Un 21
avril à l’envers redevient plausible !
Ca y est. On s’y attendait un peu, c’est fait. Borloo sort du bois. Mais
naturellement à la manière d’un bon radical franc-maçon c’est-à-dire à la
fois en marchant sur la pointe de pieds, car il sait qu’il marche sur des
œufs, et en jouant les éléphants dans un magasin de porcelaines, car il veut
que ça s’entende. Cela rappellera, sans doute, aux plus anciens la bonne
époque de la IVème République.
« L’ex futur premier-ministrable » vient d’annoncer la création d’un «
Comité de liaison permanent des centristes de la majorité ». C’est ce que de
Gaulle appelait « les comités Théodule ». Et l’ancien numéro 2 du
gouvernement entend regrouper dans son nouveau « truc » « l’ensemble des
sensibilités radicales, républicaines, sociales et écologiques ». Autant
dire qu’il ambitionne d’avoir pratiquement la France entière derrière lui.
Pour quoi faire ? Il le dit très clairement : « Pour bâtir le nouveau
projet républicain pour 2012 ». Ce n’est pas la peine d’être un «
radicologue » averti pour traduire ces propos par : les centristes (de la
majorité) vont préparer un programme pour les prochaines présidentielles et
donc par là même ne plus être « de la majorité » et donc, du coup, avoir un
candidat en 2012 contre Nicolas Sarkozy. Qui ? Borloo, bien sûr.
Perfidement, le brave Borloo ajoute : « On a perdu un peu les repères, la
boussole et l’espoir. C’est ça qu’il faut rebâtir ». Il a sans doute raison.
Mais il était ministre d’Etat il y a encore quelques semaines et tout prêt à
aller à Matignon au service de Sarkozy.
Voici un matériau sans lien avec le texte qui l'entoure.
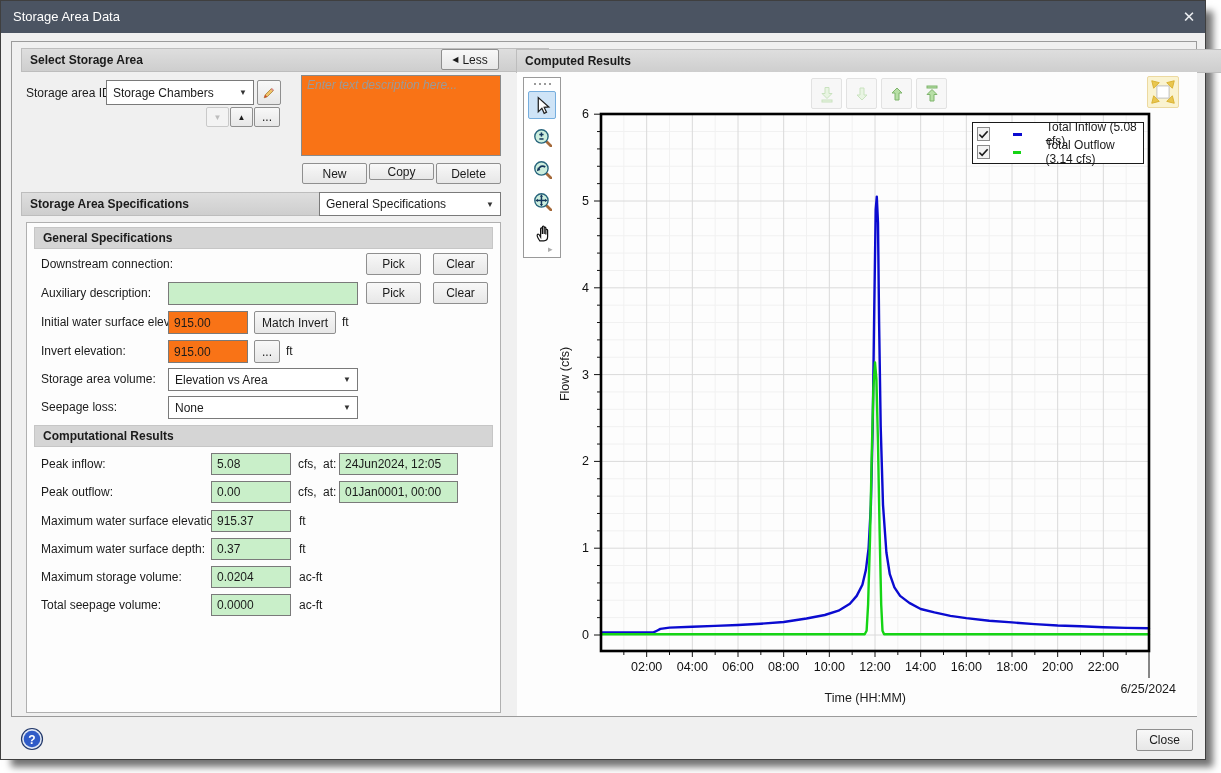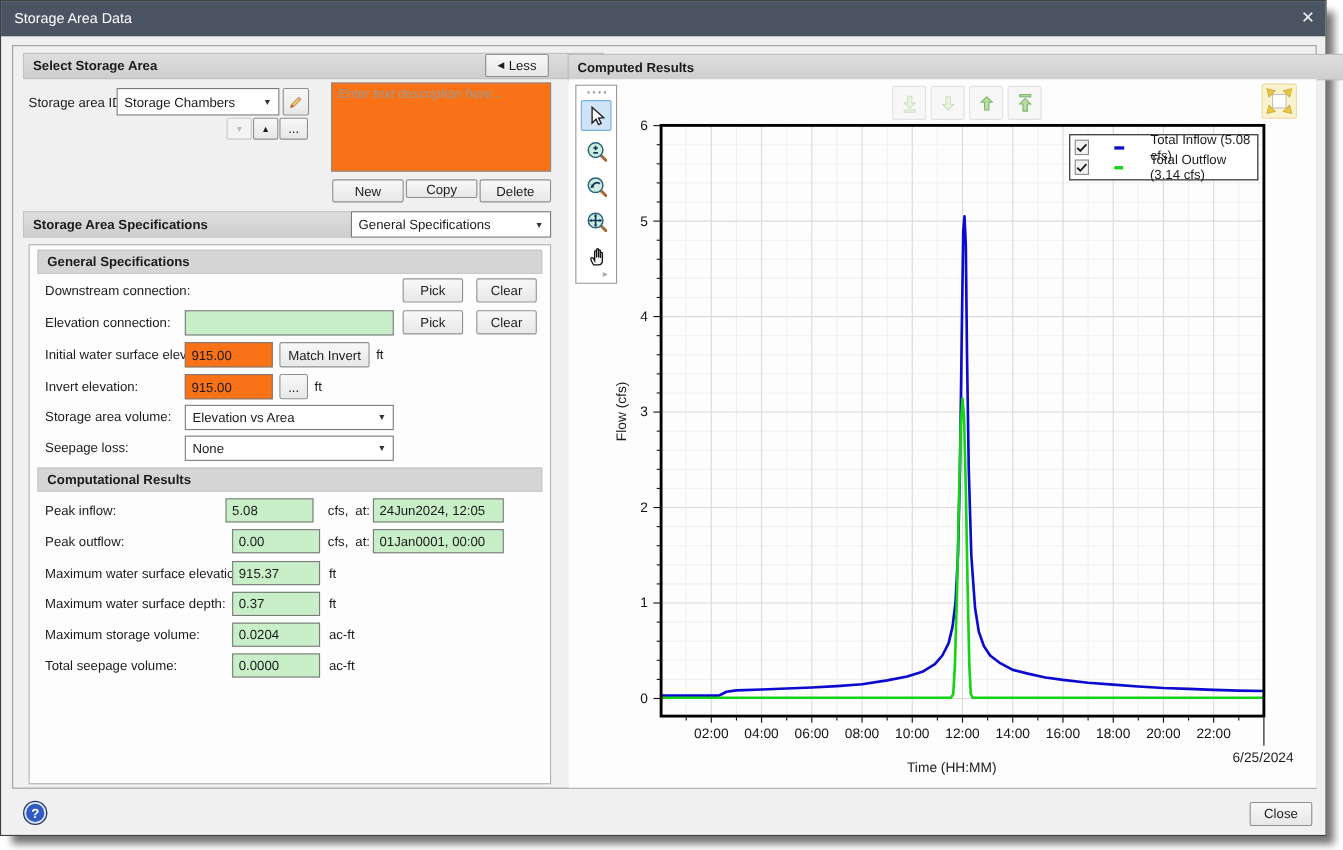"Elevation connection:" div.abs { text: Elevation connection -> Auxiliary description }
La France aurait-elle perdu les
repères, la boussole et l’espoir au cours de ces deux derniers mois, depuis
le départ de Borloo ?
Borloo annonce son calendrier, si ce n’est son programme. En mai, après
les cantonales qui ne s’annoncent guère brillantes pour la majorité, il
réunira le Parti radical pour proposer à ses militants de « passer du statut
d’associés au sein de l’UMP à celui d’alliés, à l’extérieur ». On
appréciera, surtout à l’Elysée, le distinguo que fait cet avocat d’affaires
entre « associés » et « alliés ».
On peut facilement penser que des « alliés » comme çà, qui préparent un
programme pour 2012, Sarkozy pourrait s’en passer.
On a sûrement surestimé la popularité de Borloo quand, à l’Elysée même,
on nous expliquait qu’en nommant Borloo premier ministre Sarkozy allait
amorcer « un grand virage social » pour finir en beauté son quinquennat et
triompher pour sa réélection.
On va maintenant nous raconter, sans doute, toujours à l’Elysée, qu’une
candidature Borloo permettra de « ratisser plus large » au premier tour.
C’est toujours comme ça qu’on tente de présenter les candidatures-pirates.
Mais si Borloo répète indéfiniment qu’avec Sarkozy la France a perdu ses
repères, sa boussole et tout espoir, le ratissage sera peut-être
contreproductif.
On a envie de reprendre la fameuse phrase de Staline à propos du Pape : «
Le Pape, combien de divisions ? » Borloo, combien de divisions ? Une, et
sanglante, au cœur même de la majorité sarkozienne.
Bien sûr, Borloo se déconsidère totalement aux yeux des Français en se
lançant ainsi dans l’antisarkozisme après en avoir « croqué » avidement
pendant plus de trois ans et demi. Mais ses coups (bas) feront mal au
président sortant. Le sondage du jour ne donne déjà plus que 25% des voix au
premier tour à Sarkozy qui, lui-même, a toujours affirmé à ses proches qu’«
à moins de 30% ce serait foutu ».
Avec des centristes qui racontent que Sarkozy a fait perdre tout espoir à
la France, un Villepin qui répète que « le problème de la France, c’est
Sarkozy », un Dupont-Aignan qui va se draper dans le drapeau français, une
Christine Boutin qui va jouer la vierge effarouchée, un Bayrou qui va nous
rechanter le grand air du « ni-ni » et une Marine Le Pen que certains voient
déjà s’envoler, les 25% semblent presque devenir une ambition démesurée pour
Sarkozy et « le 21 avril à l’envers » redevient un scénario plausible.
Les mois qui viennent vont être passionnants.